START Material supplied

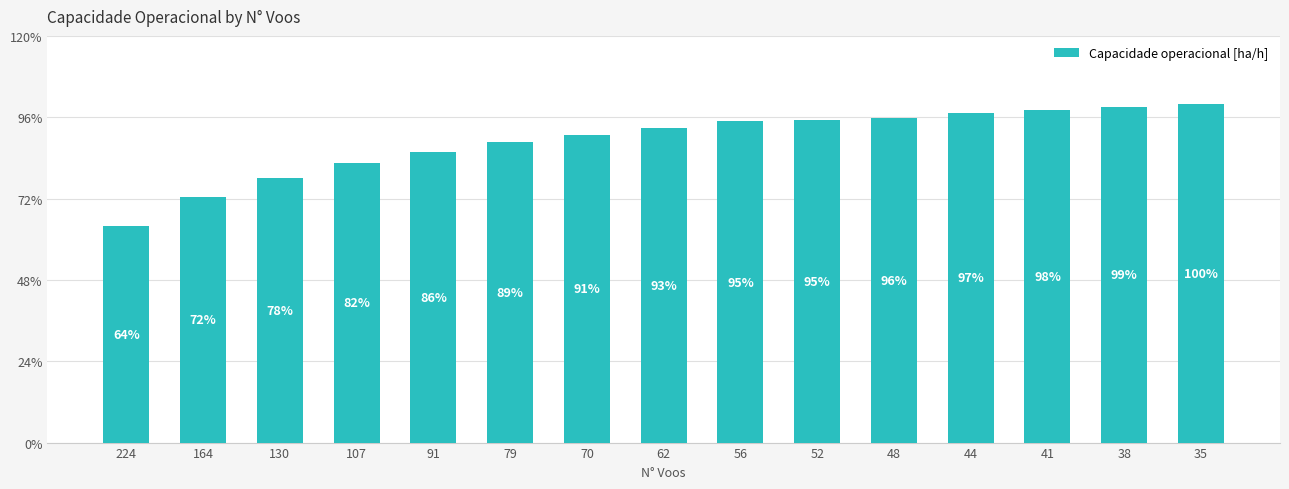

Are the bars horizontal?

No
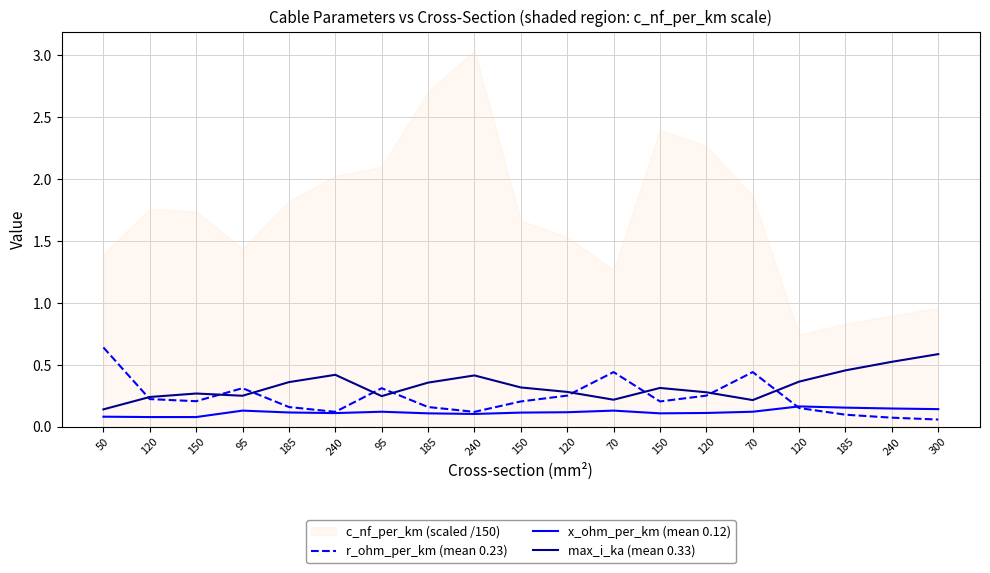

How many categories are shown in the chart?

19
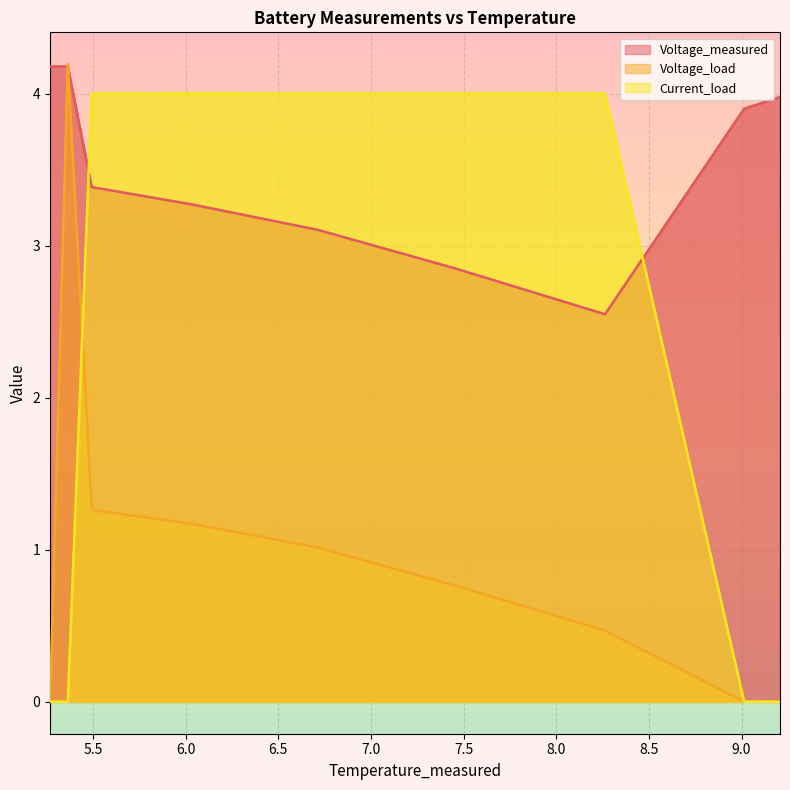

The value of Voltage_load at 6.0288024433929275 is 0.5. True or false?

False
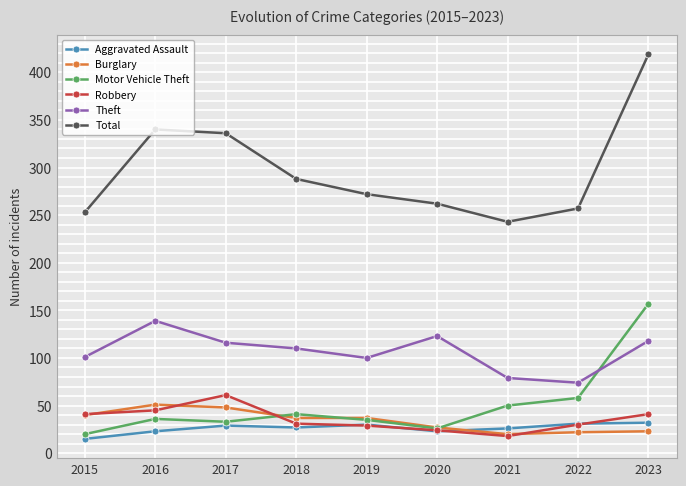

Where is Motor Vehicle Theft nearest to the value 88?

2022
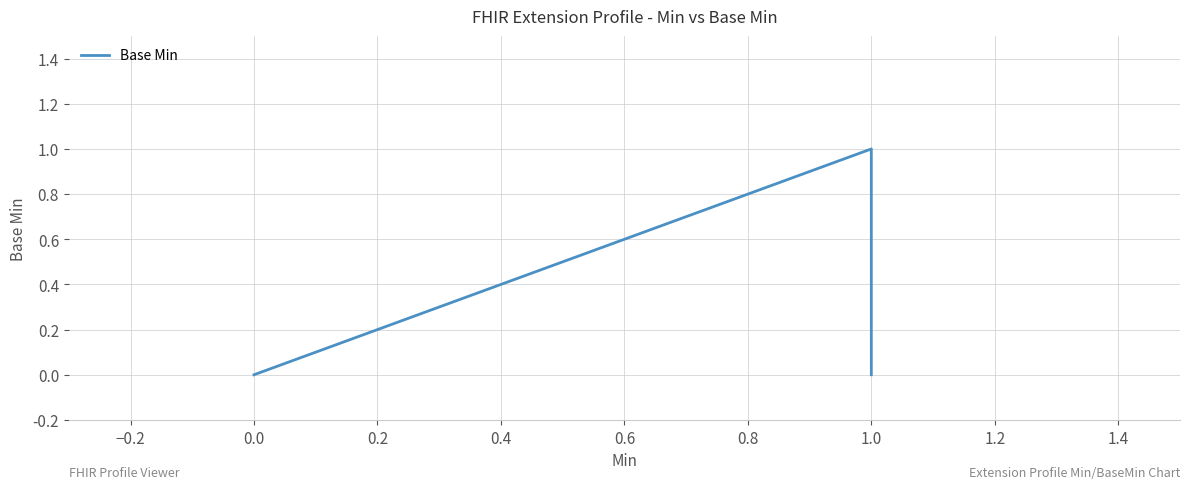

How many lines are shown in the chart?

1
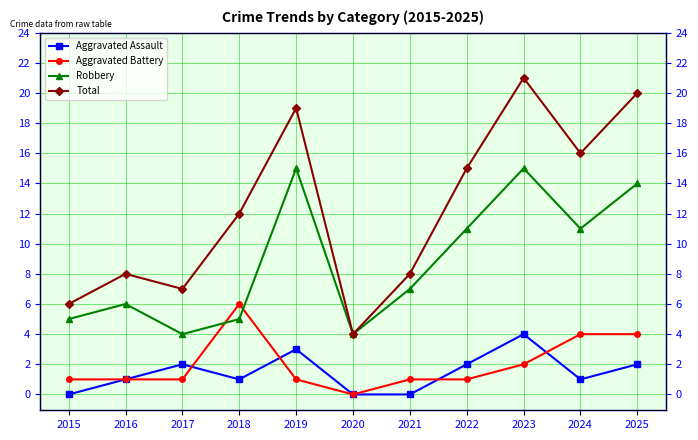

At which label does Total first exceed 12?

2019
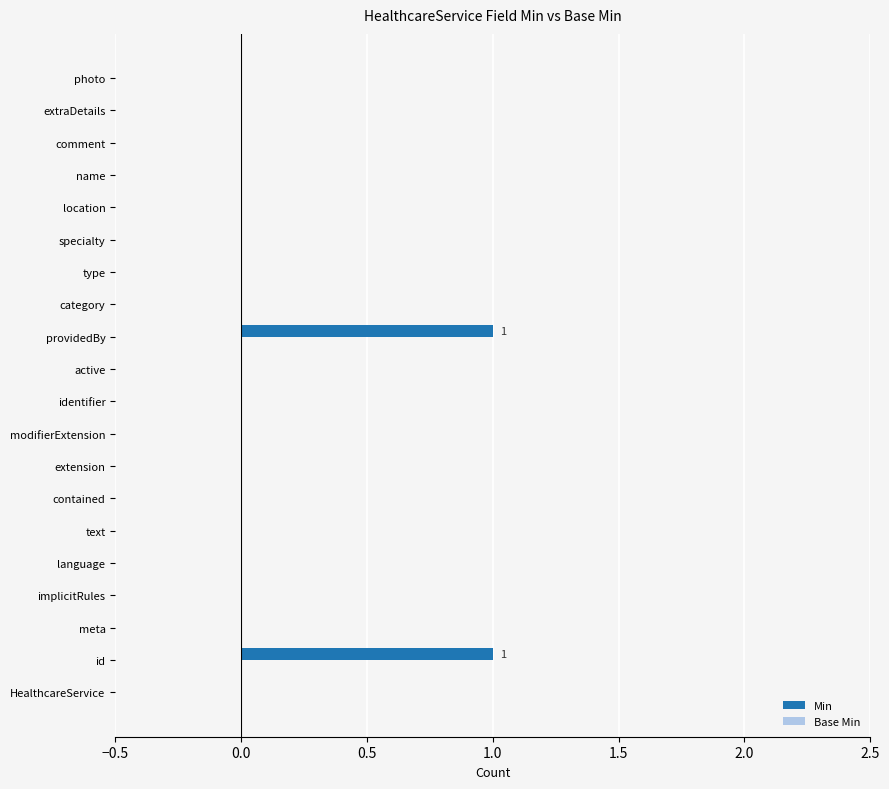

True or false: the data shows -1 at meta.

False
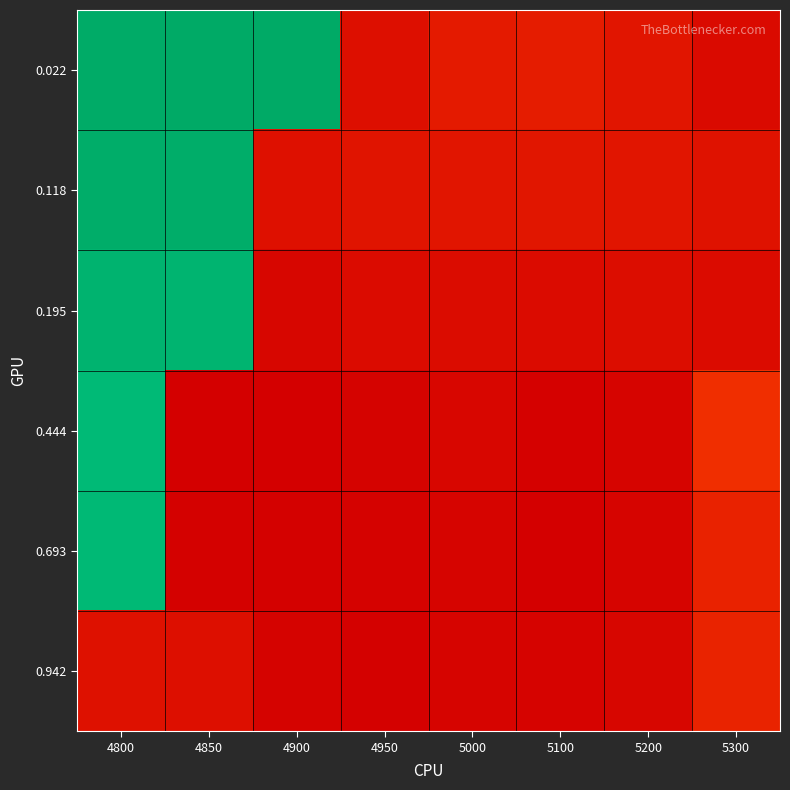

Reading right to left, extract all data points from this chart.

0.022: 5300=-0.1	5200=-0.1	5100=-0.1	5000=-0.1	4950=-0.1	4900=0.8	4850=0.8	4800=0.8
0.118: 5300=-0.1	5200=-0.1	5100=-0.1	5000=-0.1	4950=-0.1	4900=-0.1	4850=0.8	4800=0.8
0.195: 5300=-0.1	5200=-0.1	5100=-0.1	5000=-0.1	4950=-0.1	4900=-0.2	4850=0.8	4800=0.8
0.444: 5300=0.0	5200=-0.2	5100=-0.2	5000=-0.2	4950=-0.2	4900=-0.2	4850=-0.2	4800=0.7
0.693: 5300=-0.0	5200=-0.2	5100=-0.2	5000=-0.2	4950=-0.2	4900=-0.2	4850=-0.2	4800=0.7
0.942: 5300=-0.0	5200=-0.2	5100=-0.2	5000=-0.2	4950=-0.2	4900=-0.2	4850=-0.1	4800=-0.1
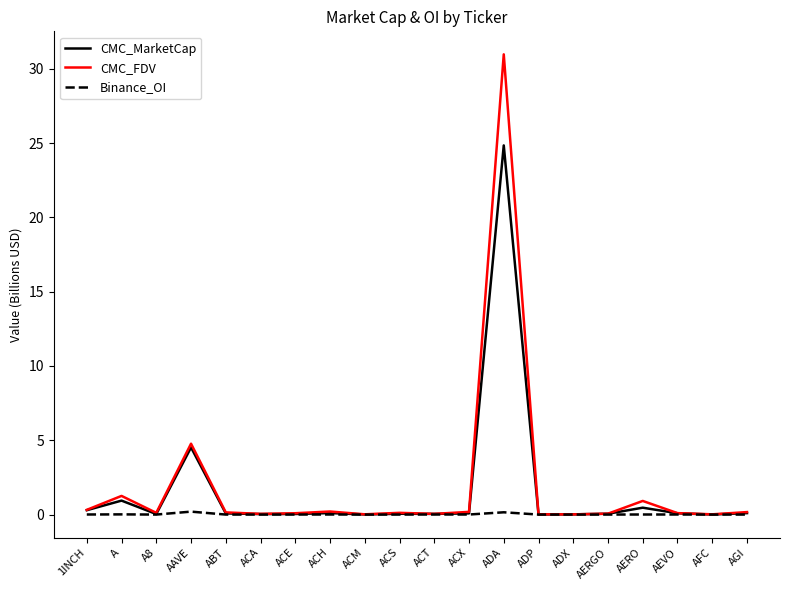

Which series has the largest range (max minus min)?

CMC_FDV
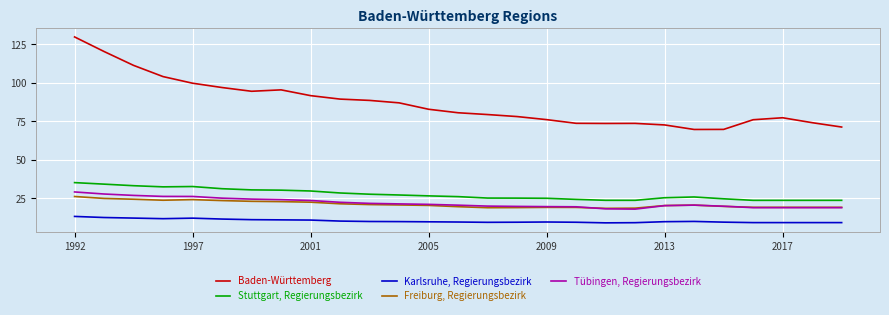

Rank the series by their maximum value, from lowest to highest.

Karlsruhe, Regierungsbezirk, Freiburg, Regierungsbezirk, Tübingen, Regierungsbezirk, Stuttgart, Regierungsbezirk, Baden-Württemberg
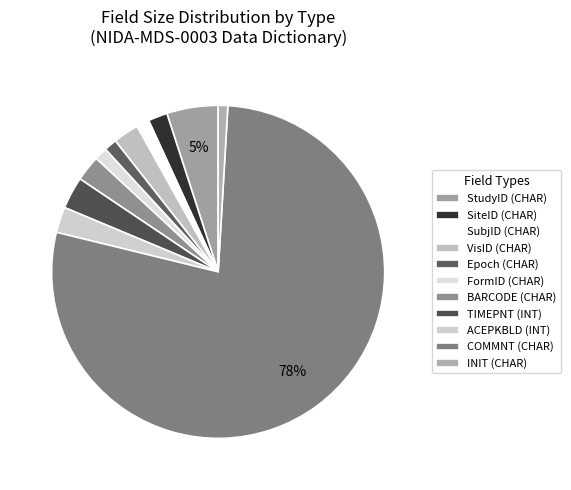

How many slices are in this pie chart?

11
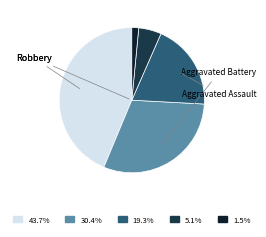

How many slices are in this pie chart?

5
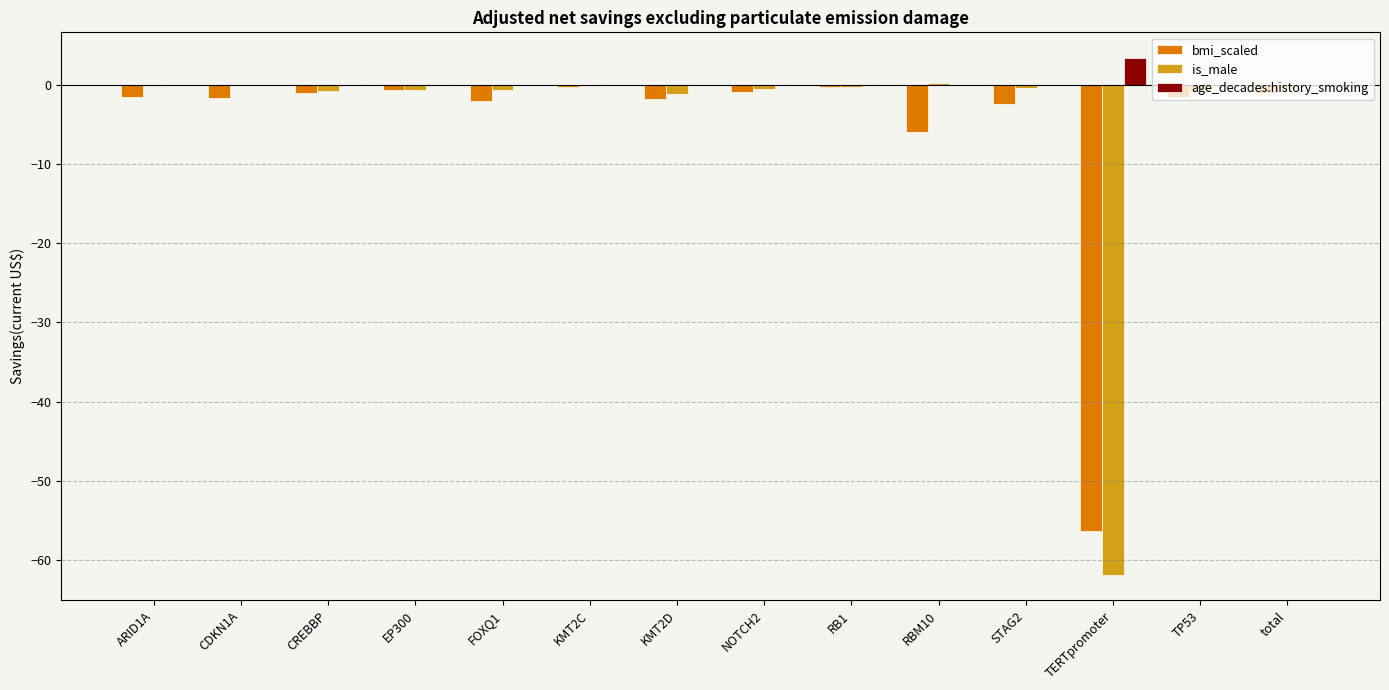

What is the average value of the age_decades:history_smoking series?

0.3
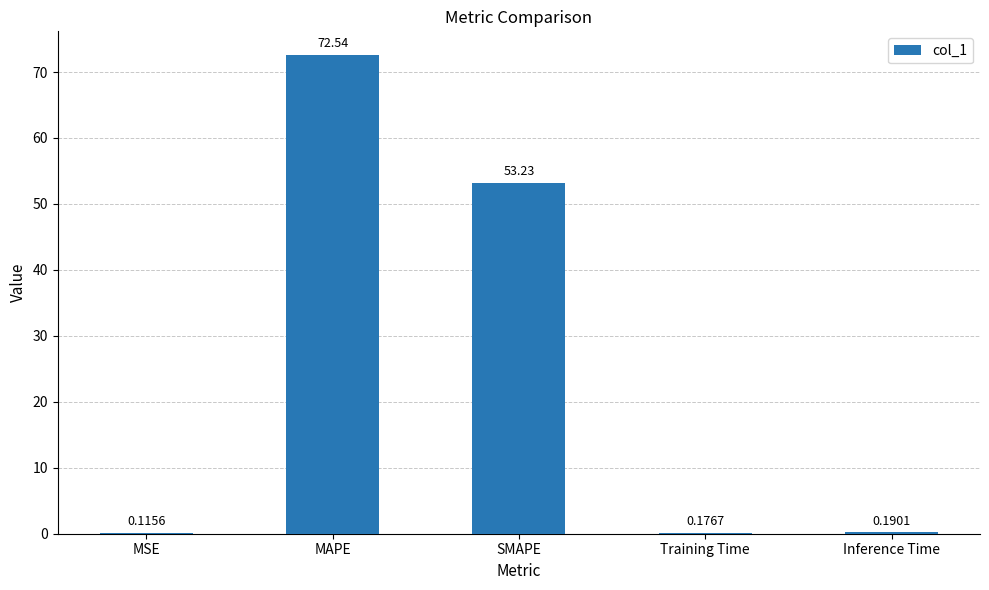

What is the sum of the values at Training Time and MAPE?

72.7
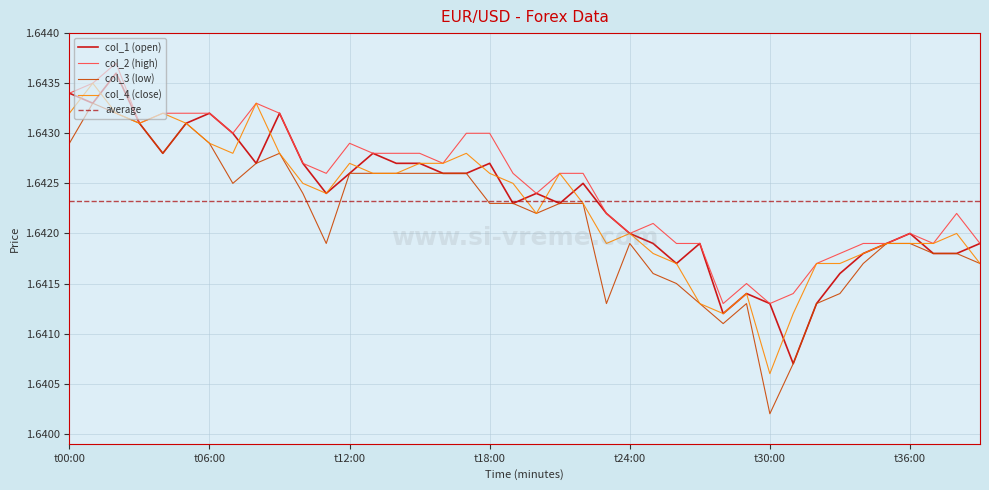

The value of col_3 (low) at t30:00 is 2.6. True or false?

False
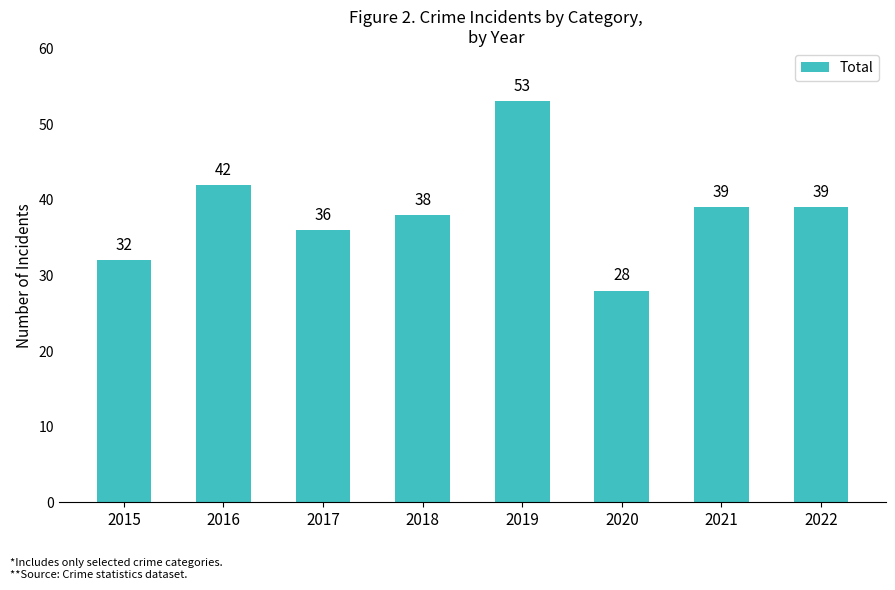

Reading right to left, extract all data points from this chart.

2022=39	2021=39	2020=28	2019=53	2018=38	2017=36	2016=42	2015=32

END Material supplied

- To-do item: Pull out every line of the items above and copy it word for word. Leave out the pictures.

- Task answer:
Are the bars horizontal?

No

How many categories are shown in the chart?

19

The value of Voltage_load at 6.0288024433929275 is 0.5. True or false?

False

Where is Motor Vehicle Theft nearest to the value 88?

2022

How many lines are shown in the chart?

1

At which label does Total first exceed 12?

2019

True or false: the data shows -1 at meta.

False

Reading right to left, extract all data points from this chart.

0.022: 5300=-0.1	5200=-0.1	5100=-0.1	5000=-0.1	4950=-0.1	4900=0.8	4850=0.8	4800=0.8
0.118: 5300=-0.1	5200=-0.1	5100=-0.1	5000=-0.1	4950=-0.1	4900=-0.1	4850=0.8	4800=0.8
0.195: 5300=-0.1	5200=-0.1	5100=-0.1	5000=-0.1	4950=-0.1	4900=-0.2	4850=0.8	4800=0.8
0.444: 5300=0.0	5200=-0.2	5100=-0.2	5000=-0.2	4950=-0.2	4900=-0.2	4850=-0.2	4800=0.7
0.693: 5300=-0.0	5200=-0.2	5100=-0.2	5000=-0.2	4950=-0.2	4900=-0.2	4850=-0.2	4800=0.7
0.942: 5300=-0.0	5200=-0.2	5100=-0.2	5000=-0.2	4950=-0.2	4900=-0.2	4850=-0.1	4800=-0.1

Which series has the largest range (max minus min)?

CMC_FDV

Rank the series by their maximum value, from lowest to highest.

Karlsruhe, Regierungsbezirk, Freiburg, Regierungsbezirk, Tübingen, Regierungsbezirk, Stuttgart, Regierungsbezirk, Baden-Württemberg

How many slices are in this pie chart?

11

How many slices are in this pie chart?

5

What is the average value of the age_decades:history_smoking series?

0.3

What is the sum of the values at Training Time and MAPE?

72.7

The value of col_3 (low) at t30:00 is 2.6. True or false?

False

Reading right to left, extract all data points from this chart.

2022=39	2021=39	2020=28	2019=53	2018=38	2017=36	2016=42	2015=32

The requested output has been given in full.